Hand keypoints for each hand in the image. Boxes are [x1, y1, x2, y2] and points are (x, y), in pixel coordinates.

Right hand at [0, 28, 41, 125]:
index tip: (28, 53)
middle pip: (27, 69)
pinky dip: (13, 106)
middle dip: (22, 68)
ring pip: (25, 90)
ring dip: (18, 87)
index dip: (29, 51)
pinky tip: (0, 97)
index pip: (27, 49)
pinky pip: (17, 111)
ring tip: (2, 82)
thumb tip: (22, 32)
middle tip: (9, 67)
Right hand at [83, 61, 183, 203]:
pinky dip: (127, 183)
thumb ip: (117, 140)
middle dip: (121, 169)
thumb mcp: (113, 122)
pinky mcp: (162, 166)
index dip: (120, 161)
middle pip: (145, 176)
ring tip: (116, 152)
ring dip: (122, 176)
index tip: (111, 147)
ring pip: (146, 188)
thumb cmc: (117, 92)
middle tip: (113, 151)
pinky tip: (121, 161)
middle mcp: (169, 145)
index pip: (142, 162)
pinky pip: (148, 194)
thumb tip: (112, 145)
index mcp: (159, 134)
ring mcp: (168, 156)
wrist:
****************
What to produce: Taking the line that contains "ring tip: (116, 152)" as the first and the last line of the material as the final one, transcribe that span exactly and include nothing else.

Written response:
ring tip: (116, 152)
ring dip: (122, 176)
index tip: (111, 147)
ring pip: (146, 188)
thumb cmc: (117, 92)
middle tip: (113, 151)
pinky tip: (121, 161)
middle mcp: (169, 145)
index pip: (142, 162)
pinky pip: (148, 194)
thumb tip: (112, 145)
index mcp: (159, 134)
ring mcp: (168, 156)
wrist:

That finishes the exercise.